┏━━
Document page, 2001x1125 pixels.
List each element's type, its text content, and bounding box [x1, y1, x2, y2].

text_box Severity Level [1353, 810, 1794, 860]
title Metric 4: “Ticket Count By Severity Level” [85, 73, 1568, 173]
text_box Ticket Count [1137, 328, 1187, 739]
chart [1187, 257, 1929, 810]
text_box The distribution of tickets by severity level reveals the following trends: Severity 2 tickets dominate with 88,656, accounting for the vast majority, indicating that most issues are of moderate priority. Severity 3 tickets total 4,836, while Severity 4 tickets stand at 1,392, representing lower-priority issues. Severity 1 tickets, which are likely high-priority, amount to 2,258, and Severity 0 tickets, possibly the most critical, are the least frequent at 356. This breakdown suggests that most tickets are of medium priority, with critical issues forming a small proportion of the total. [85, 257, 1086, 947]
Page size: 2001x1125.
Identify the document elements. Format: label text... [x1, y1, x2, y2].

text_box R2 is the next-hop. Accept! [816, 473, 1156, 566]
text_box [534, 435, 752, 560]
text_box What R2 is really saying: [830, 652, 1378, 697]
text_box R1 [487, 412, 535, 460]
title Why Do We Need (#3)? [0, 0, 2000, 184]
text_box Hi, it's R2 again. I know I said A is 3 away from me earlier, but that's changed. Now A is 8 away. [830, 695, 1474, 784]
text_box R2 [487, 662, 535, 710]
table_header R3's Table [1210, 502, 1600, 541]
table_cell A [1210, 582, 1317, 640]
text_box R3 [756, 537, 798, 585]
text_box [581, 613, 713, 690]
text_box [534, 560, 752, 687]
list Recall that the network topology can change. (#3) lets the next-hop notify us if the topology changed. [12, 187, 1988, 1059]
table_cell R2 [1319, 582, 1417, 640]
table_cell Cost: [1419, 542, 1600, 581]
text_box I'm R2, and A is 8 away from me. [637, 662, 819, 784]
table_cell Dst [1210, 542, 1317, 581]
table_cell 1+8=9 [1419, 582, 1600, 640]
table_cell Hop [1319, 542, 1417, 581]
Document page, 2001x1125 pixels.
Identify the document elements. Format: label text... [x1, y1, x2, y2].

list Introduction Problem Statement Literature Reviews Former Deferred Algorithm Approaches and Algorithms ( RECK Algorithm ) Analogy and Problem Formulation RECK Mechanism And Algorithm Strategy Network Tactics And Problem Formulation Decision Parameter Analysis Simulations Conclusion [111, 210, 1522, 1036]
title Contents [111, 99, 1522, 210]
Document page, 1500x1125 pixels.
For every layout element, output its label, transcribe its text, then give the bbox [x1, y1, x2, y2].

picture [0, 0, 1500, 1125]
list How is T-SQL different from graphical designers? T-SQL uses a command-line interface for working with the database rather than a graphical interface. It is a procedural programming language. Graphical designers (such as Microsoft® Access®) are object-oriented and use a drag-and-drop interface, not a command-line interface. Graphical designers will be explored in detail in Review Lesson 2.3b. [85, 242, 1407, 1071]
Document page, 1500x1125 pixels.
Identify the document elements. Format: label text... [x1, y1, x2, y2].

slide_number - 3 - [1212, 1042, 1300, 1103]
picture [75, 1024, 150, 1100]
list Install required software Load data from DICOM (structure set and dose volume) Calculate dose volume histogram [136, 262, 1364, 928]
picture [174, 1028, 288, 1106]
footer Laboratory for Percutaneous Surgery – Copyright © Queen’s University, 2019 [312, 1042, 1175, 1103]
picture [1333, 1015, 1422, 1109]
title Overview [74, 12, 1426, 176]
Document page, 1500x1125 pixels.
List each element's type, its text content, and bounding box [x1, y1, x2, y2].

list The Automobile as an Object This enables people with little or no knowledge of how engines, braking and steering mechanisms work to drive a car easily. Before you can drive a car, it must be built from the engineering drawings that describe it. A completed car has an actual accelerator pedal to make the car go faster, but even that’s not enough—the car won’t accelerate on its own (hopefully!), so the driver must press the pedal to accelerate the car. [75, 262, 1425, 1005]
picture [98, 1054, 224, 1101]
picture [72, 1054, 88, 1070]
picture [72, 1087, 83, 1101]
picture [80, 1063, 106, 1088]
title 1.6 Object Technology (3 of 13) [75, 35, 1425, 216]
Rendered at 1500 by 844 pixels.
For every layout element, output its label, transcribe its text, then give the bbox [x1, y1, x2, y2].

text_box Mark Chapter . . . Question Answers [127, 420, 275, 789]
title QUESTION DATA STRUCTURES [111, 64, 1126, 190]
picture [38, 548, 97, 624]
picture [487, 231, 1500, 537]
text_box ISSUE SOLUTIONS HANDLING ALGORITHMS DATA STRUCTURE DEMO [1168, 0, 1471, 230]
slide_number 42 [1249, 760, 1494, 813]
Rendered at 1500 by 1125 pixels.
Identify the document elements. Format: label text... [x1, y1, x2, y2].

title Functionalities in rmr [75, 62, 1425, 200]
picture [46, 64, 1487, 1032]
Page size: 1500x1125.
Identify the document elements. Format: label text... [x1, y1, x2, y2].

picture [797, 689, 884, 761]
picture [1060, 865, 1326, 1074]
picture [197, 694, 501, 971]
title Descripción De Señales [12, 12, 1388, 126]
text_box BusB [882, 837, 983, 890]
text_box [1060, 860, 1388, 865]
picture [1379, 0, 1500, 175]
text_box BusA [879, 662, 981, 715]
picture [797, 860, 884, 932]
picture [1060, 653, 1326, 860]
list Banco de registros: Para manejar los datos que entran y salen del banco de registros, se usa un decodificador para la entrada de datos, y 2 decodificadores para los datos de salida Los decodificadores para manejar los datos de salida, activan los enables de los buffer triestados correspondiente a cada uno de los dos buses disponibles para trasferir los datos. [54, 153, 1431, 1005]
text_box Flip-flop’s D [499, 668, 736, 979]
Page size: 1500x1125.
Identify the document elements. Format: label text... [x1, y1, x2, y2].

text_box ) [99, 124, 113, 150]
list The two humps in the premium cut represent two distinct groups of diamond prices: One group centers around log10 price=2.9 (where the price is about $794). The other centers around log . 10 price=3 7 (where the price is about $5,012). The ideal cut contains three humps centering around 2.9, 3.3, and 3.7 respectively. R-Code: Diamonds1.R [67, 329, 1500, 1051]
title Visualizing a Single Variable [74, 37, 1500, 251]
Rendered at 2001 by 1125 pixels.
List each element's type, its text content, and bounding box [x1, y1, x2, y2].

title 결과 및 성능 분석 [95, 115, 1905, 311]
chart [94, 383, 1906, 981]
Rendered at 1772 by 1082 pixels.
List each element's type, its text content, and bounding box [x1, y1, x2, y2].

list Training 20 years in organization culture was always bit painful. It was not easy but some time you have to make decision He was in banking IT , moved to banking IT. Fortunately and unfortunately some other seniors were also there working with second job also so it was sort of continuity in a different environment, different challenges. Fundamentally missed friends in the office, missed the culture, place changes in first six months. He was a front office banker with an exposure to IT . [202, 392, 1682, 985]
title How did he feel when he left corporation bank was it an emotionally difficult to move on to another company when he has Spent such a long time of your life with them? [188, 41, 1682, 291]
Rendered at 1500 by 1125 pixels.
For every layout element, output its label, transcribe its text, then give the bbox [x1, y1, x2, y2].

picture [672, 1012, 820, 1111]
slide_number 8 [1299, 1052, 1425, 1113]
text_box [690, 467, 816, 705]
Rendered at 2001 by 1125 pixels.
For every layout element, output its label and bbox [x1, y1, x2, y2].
┗━━
→ Assignment
Please give an exact copy of every entry.

→ Written response
Document page, 2001x1125 pixels.
List each element's type, its text content, and bounding box [x1, y1, x2, y2].

text_box Severity Level [1353, 810, 1794, 860]
title Metric 4: “Ticket Count By Severity Level” [85, 73, 1568, 173]
text_box Ticket Count [1137, 328, 1187, 739]
chart [1187, 257, 1929, 810]
text_box The distribution of tickets by severity level reveals the following trends: Severity 2 tickets dominate with 88,656, accounting for the vast majority, indicating that most issues are of moderate priority. Severity 3 tickets total 4,836, while Severity 4 tickets stand at 1,392, representing lower-priority issues. Severity 1 tickets, which are likely high-priority, amount to 2,258, and Severity 0 tickets, possibly the most critical, are the least frequent at 356. This breakdown suggests that most tickets are of medium priority, with critical issues forming a small proportion of the total. [85, 257, 1086, 947]
Page size: 2001x1125.
Identify the document elements. Format: label text... [x1, y1, x2, y2].

text_box R2 is the next-hop. Accept! [816, 473, 1156, 566]
text_box [534, 435, 752, 560]
text_box What R2 is really saying: [830, 652, 1378, 697]
text_box R1 [487, 412, 535, 460]
title Why Do We Need (#3)? [0, 0, 2000, 184]
text_box Hi, it's R2 again. I know I said A is 3 away from me earlier, but that's changed. Now A is 8 away. [830, 695, 1474, 784]
text_box R2 [487, 662, 535, 710]
table_header R3's Table [1210, 502, 1600, 541]
table_cell A [1210, 582, 1317, 640]
text_box R3 [756, 537, 798, 585]
text_box [581, 613, 713, 690]
text_box [534, 560, 752, 687]
list Recall that the network topology can change. (#3) lets the next-hop notify us if the topology changed. [12, 187, 1988, 1059]
table_cell R2 [1319, 582, 1417, 640]
table_cell Cost: [1419, 542, 1600, 581]
text_box I'm R2, and A is 8 away from me. [637, 662, 819, 784]
table_cell Dst [1210, 542, 1317, 581]
table_cell 1+8=9 [1419, 582, 1600, 640]
table_cell Hop [1319, 542, 1417, 581]
Document page, 2001x1125 pixels.
Identify the document elements. Format: label text... [x1, y1, x2, y2].

list Introduction Problem Statement Literature Reviews Former Deferred Algorithm Approaches and Algorithms ( RECK Algorithm ) Analogy and Problem Formulation RECK Mechanism And Algorithm Strategy Network Tactics And Problem Formulation Decision Parameter Analysis Simulations Conclusion [111, 210, 1522, 1036]
title Contents [111, 99, 1522, 210]
Document page, 1500x1125 pixels.
For every layout element, output its label, transcribe its text, then give the bbox [x1, y1, x2, y2].

picture [0, 0, 1500, 1125]
list How is T-SQL different from graphical designers? T-SQL uses a command-line interface for working with the database rather than a graphical interface. It is a procedural programming language. Graphical designers (such as Microsoft® Access®) are object-oriented and use a drag-and-drop interface, not a command-line interface. Graphical designers will be explored in detail in Review Lesson 2.3b. [85, 242, 1407, 1071]
Document page, 1500x1125 pixels.
Identify the document elements. Format: label text... [x1, y1, x2, y2].

slide_number - 3 - [1212, 1042, 1300, 1103]
picture [75, 1024, 150, 1100]
list Install required software Load data from DICOM (structure set and dose volume) Calculate dose volume histogram [136, 262, 1364, 928]
picture [174, 1028, 288, 1106]
footer Laboratory for Percutaneous Surgery – Copyright © Queen’s University, 2019 [312, 1042, 1175, 1103]
picture [1333, 1015, 1422, 1109]
title Overview [74, 12, 1426, 176]
Document page, 1500x1125 pixels.
List each element's type, its text content, and bounding box [x1, y1, x2, y2].

list The Automobile as an Object This enables people with little or no knowledge of how engines, braking and steering mechanisms work to drive a car easily. Before you can drive a car, it must be built from the engineering drawings that describe it. A completed car has an actual accelerator pedal to make the car go faster, but even that’s not enough—the car won’t accelerate on its own (hopefully!), so the driver must press the pedal to accelerate the car. [75, 262, 1425, 1005]
picture [98, 1054, 224, 1101]
picture [72, 1054, 88, 1070]
picture [72, 1087, 83, 1101]
picture [80, 1063, 106, 1088]
title 1.6 Object Technology (3 of 13) [75, 35, 1425, 216]
Rendered at 1500 by 844 pixels.
For every layout element, output its label, transcribe its text, then give the bbox [x1, y1, x2, y2].

text_box Mark Chapter . . . Question Answers [127, 420, 275, 789]
title QUESTION DATA STRUCTURES [111, 64, 1126, 190]
picture [38, 548, 97, 624]
picture [487, 231, 1500, 537]
text_box ISSUE SOLUTIONS HANDLING ALGORITHMS DATA STRUCTURE DEMO [1168, 0, 1471, 230]
slide_number 42 [1249, 760, 1494, 813]
Rendered at 1500 by 1125 pixels.
Identify the document elements. Format: label text... [x1, y1, x2, y2].

title Functionalities in rmr [75, 62, 1425, 200]
picture [46, 64, 1487, 1032]
Page size: 1500x1125.
Identify the document elements. Format: label text... [x1, y1, x2, y2].

picture [797, 689, 884, 761]
picture [1060, 865, 1326, 1074]
picture [197, 694, 501, 971]
title Descripción De Señales [12, 12, 1388, 126]
text_box BusB [882, 837, 983, 890]
text_box [1060, 860, 1388, 865]
picture [1379, 0, 1500, 175]
text_box BusA [879, 662, 981, 715]
picture [797, 860, 884, 932]
picture [1060, 653, 1326, 860]
list Banco de registros: Para manejar los datos que entran y salen del banco de registros, se usa un decodificador para la entrada de datos, y 2 decodificadores para los datos de salida Los decodificadores para manejar los datos de salida, activan los enables de los buffer triestados correspondiente a cada uno de los dos buses disponibles para trasferir los datos. [54, 153, 1431, 1005]
text_box Flip-flop’s D [499, 668, 736, 979]
Page size: 1500x1125.
Identify the document elements. Format: label text... [x1, y1, x2, y2].

text_box ) [99, 124, 113, 150]
list The two humps in the premium cut represent two distinct groups of diamond prices: One group centers around log10 price=2.9 (where the price is about $794). The other centers around log . 10 price=3 7 (where the price is about $5,012). The ideal cut contains three humps centering around 2.9, 3.3, and 3.7 respectively. R-Code: Diamonds1.R [67, 329, 1500, 1051]
title Visualizing a Single Variable [74, 37, 1500, 251]
Rendered at 2001 by 1125 pixels.
List each element's type, its text content, and bounding box [x1, y1, x2, y2].

title 결과 및 성능 분석 [95, 115, 1905, 311]
chart [94, 383, 1906, 981]
Rendered at 1772 by 1082 pixels.
List each element's type, its text content, and bounding box [x1, y1, x2, y2].

list Training 20 years in organization culture was always bit painful. It was not easy but some time you have to make decision He was in banking IT , moved to banking IT. Fortunately and unfortunately some other seniors were also there working with second job also so it was sort of continuity in a different environment, different challenges. Fundamentally missed friends in the office, missed the culture, place changes in first six months. He was a front office banker with an exposure to IT . [202, 392, 1682, 985]
title How did he feel when he left corporation bank was it an emotionally difficult to move on to another company when he has Spent such a long time of your life with them? [188, 41, 1682, 291]
Rendered at 1500 by 1125 pixels.
For every layout element, output its label, transcribe its text, then give the bbox [x1, y1, x2, y2].

picture [672, 1012, 820, 1111]
slide_number 8 [1299, 1052, 1425, 1113]
text_box [690, 467, 816, 705]
Rendered at 2001 by 1125 pixels.
For every layout element, output its label and bbox [x1, y1, x2, y2].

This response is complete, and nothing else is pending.